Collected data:
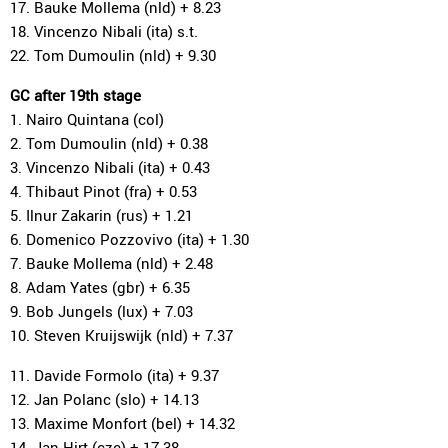
17. Bauke Mollema (nld) + 8.23
18. Vincenzo Nibali (ita) s.t.
22. Tom Dumoulin (nld) + 9.30
GC after 19th stage
1. Nairo Quintana (col)
2. Tom Dumoulin (nld) + 0.38
3. Vincenzo Nibali (ita) + 0.43
4. Thibaut Pinot (fra) + 0.53
5. Ilnur Zakarin (rus) + 1.21
6. Domenico Pozzovivo (ita) + 1.30
7. Bauke Mollema (nld) + 2.48
8. Adam Yates (gbr) + 6.35
9. Bob Jungels (lux) + 7.03
10. Steven Kruijswijk (nld) + 7.37
11. Davide Formolo (ita) + 9.37
12. Jan Polanc (slo) + 14.13
13. Maxime Monfort (bel) + 14.32
14. Jan Hirt (cze) + 17.38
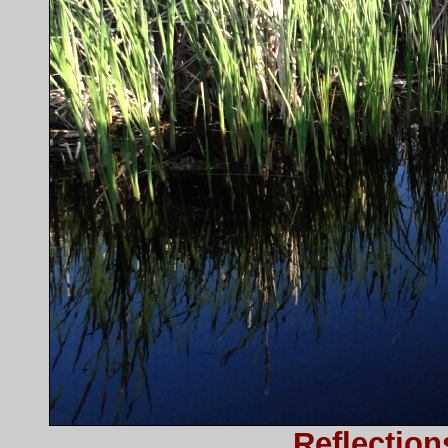
Reflection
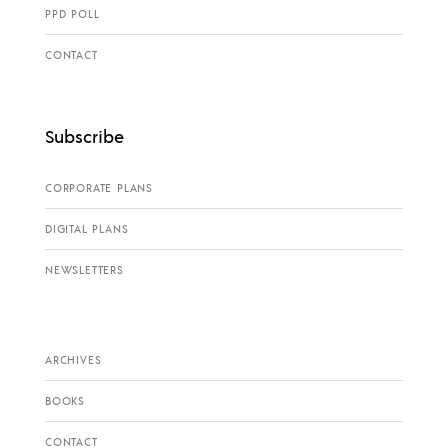
PPD POLL
CONTACT
Subscribe
CORPORATE PLANS
DIGITAL PLANS
NEWSLETTERS
ARCHIVES
BOOKS
CONTACT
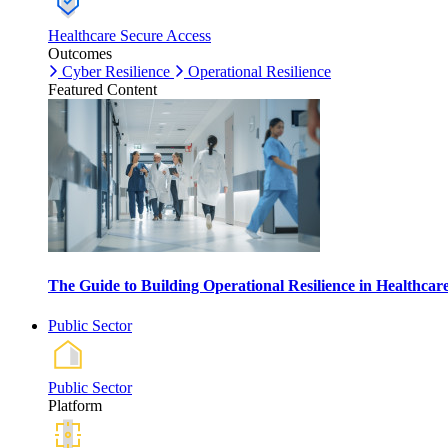
Healthcare Secure Access
Outcomes
Cyber Resilience
Operational Resilience
Featured Content
The Guide to Building Operational Resilience in Healthca
Public Sector
Public Sector
Platform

• [JOB ITEM]
Copy the entries from their start up to and including the line with "5. Ilnur Zakarin (rus) + 1.21". Leave the pictures out of your copy.

• [RESPONSE TO THIS TASK]
17. Bauke Mollema (nld) + 8.23
18. Vincenzo Nibali (ita) s.t.
22. Tom Dumoulin (nld) + 9.30
GC after 19th stage
1. Nairo Quintana (col)
2. Tom Dumoulin (nld) + 0.38
3. Vincenzo Nibali (ita) + 0.43
4. Thibaut Pinot (fra) + 0.53
5. Ilnur Zakarin (rus) + 1.21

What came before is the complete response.